> **DOCUMENT SEGMENT**
[start]

Just about every reference to this lore comes with moral condemnation at the tradeoff. But it is not clear to me why – and indeed I object to the contention – it was so awful to deploy our defeated WWII adversaries in our fight against Soviet expansion, yet just fine and dandy to aid and abet that expansion in our fight against the Axis. Indeed, I would assert the opposite: By 1946, former Nazis were hardly a threat, whereas in 1940 there was ample evidence that Stalin’s Russia was not only more barbaric than Hitler’s Germany, but a future source of conflict for the West’s security.
And yet the exact opposite moral lesson is routinely communicated by the media. I wonder who’s interests that serves.
I will note in passing that the realpolitik case is somewhat different than the moral case. We armed the Soviets against the Nazis. We armed the proto-Taliban against the Soviets. We help the Pakistanis against the Taliban. So it goes.
A review of this history can prompt one of two possible reactions: (1) “All is vanity, and a striving after wind; or (2) “Sufficient unto the day is the evil thereof.” Either is defensible. What is not defensible is jumping back and forth between the two in the service of some hidden ethnic agenda.
* As indicated by the styles and history of the characters, the show is apparently set in the early 1960s, although with a lot of present day technology like cell phones and plenty of anachronistic cultural references.

[end]

Records from a data source
[start]

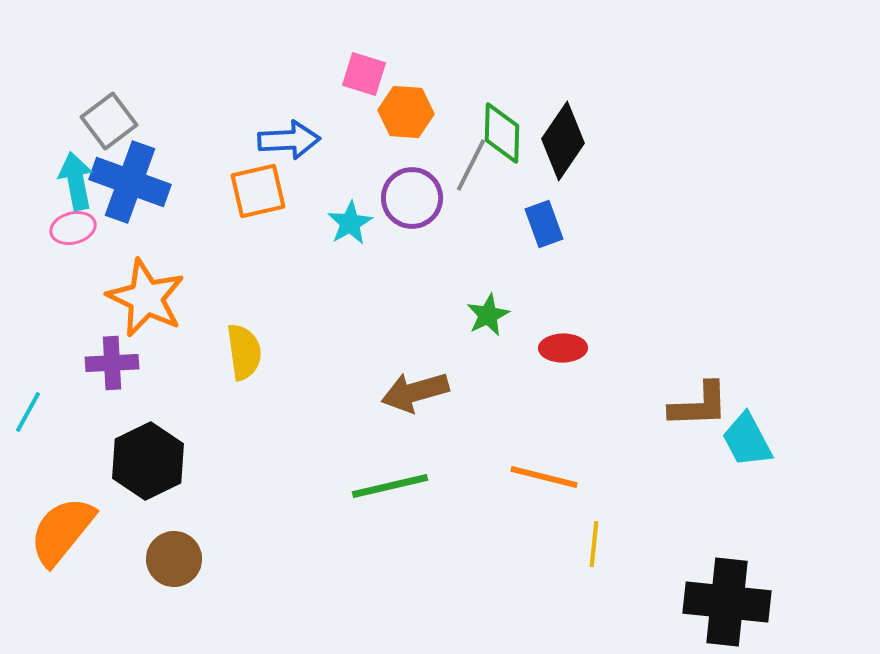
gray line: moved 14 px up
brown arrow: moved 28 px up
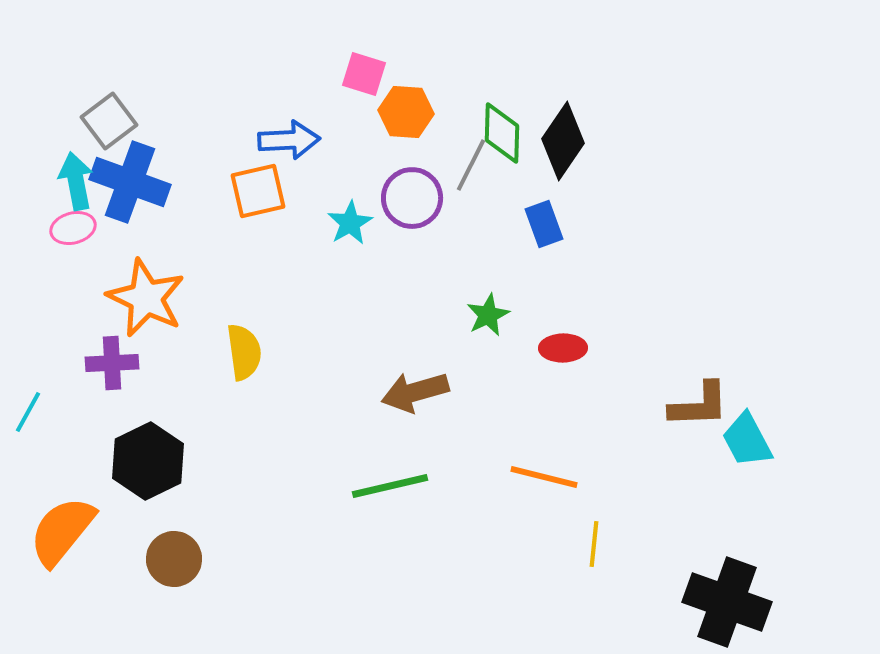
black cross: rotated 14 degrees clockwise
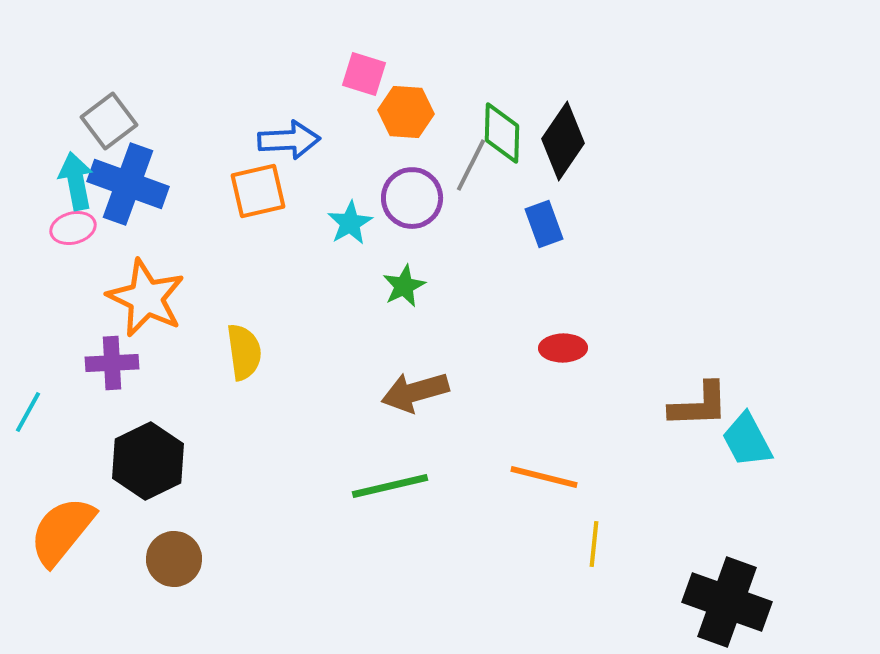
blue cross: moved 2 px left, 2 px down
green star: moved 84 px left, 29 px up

[end]

> **YOUR TASKS**
**A)** Reproduce the part of the commentary between "Just about every" and "interests that serves.", inclusive.
**B)** List each group that the commentary says "we" armed or helped, along with the group it was against.

> **CORRECT ANSWERS**
**A)**
Just about every reference to this lore comes with moral condemnation at the tradeoff. But it is not clear to me why – and indeed I object to the contention – it was so awful to deploy our defeated WWII adversaries in our fight against Soviet expansion, yet just fine and dandy to aid and abet that expansion in our fight against the Axis. Indeed, I would assert the opposite: By 1946, former Nazis were hardly a threat, whereas in 1940 there was ample evidence that Stalin’s Russia was not only more barbaric than Hitler’s Germany, but a future source of conflict for the West’s security.
And yet the exact opposite moral lesson is routinely communicated by the media. I wonder who’s interests that serves.

**B)**
- The Soviets, against the Nazis
- The proto-Taliban, against the Soviets
- The Pakistanis, against the Taliban